BlackRock launches bitcoin income ETF on NASDAQ as BITA
BlackRock has launched the iShares Bitcoin Premium Income ETF (NASDAQ: BITA), an exchange-traded product designed to provide bitcoin price exposure while generating monthly income through options premiums.
BITA gains bitcoin exposure through a combination of spot bitcoin and the iShares Bitcoin Trust ETF (NASDAQ: IBIT). The fund aims to write call options on IBIT representing approximately 25% to 35% of the portfolio, with the resulting premiums distributed to investors monthly.
The structure holds bitcoin and IBIT directly, while selling call options on IBIT that qualify as section 1256 contracts, which are subject to a blended 60/40 tax rate under U.S. tax rules. BlackRock states the partnership structure may also allow capital losses to be passed through to investors.
"A significant segment of our client base is interested in bitcoin but is also highly focused on income generation," said Robert Mitchnick, Head of Digital Assets at BlackRock. "BITA was built in response to that demand, enabling investors to retain the majority of their bitcoin upside exposure while capturing potential income through a convenient exchange-traded structure."

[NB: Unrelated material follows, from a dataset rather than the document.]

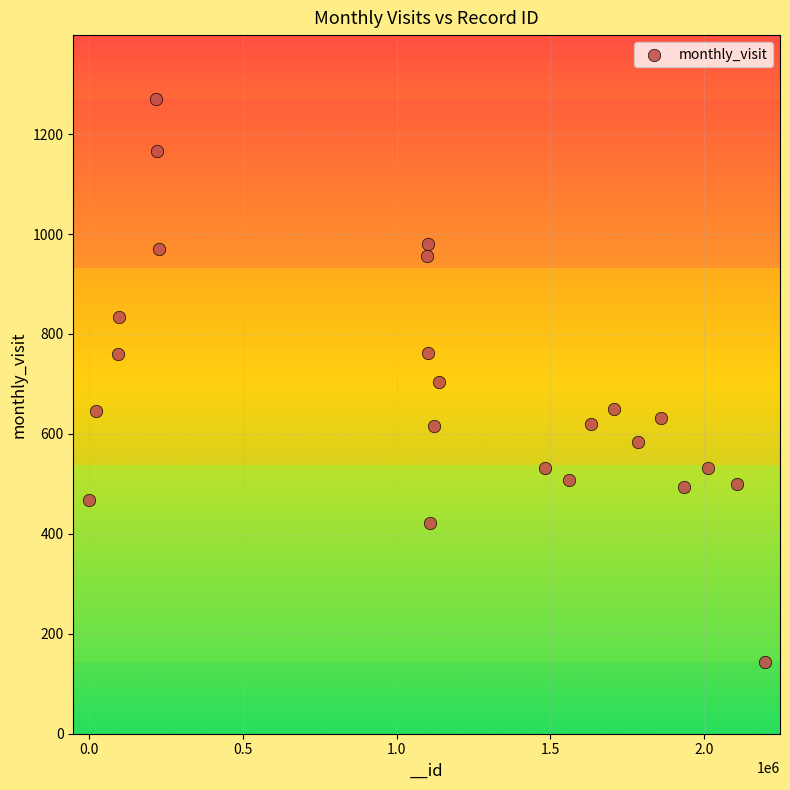

What is the range of Y values (max minus min)?

1127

BITA builds on BlackRock's existing digital assets lineup, which includes IBIT, the iShares Ethereum Trust ETF (NASDAQ: ETHA), and the iShares Staked Ethereum Trust ETF (NASDAQ: ETHB). BlackRock's premium income ETF platform holds over $3 billion in client assets. IBIT options average approximately $3.7 billion in daily trading volume, according to Bloomberg, Markit, and OCC data as of June 1, 2026.
According to the press release, BlackRock oversees more than $130 billion in assets across digital asset ETPs, tokenized liquidity funds, and stablecoin reserve management as of June 2, 2026. The firm claims its iShares unit captured approximately 90% of industry flows into U.S.-listed digital asset ETPs in 2025, based on Bloomberg and BlackRock calculations.
The iShares Trusts are not registered as investment companies under the Investment Company Act of 1940 and are not subject to the same regulatory requirements as mutual funds or registered ETFs.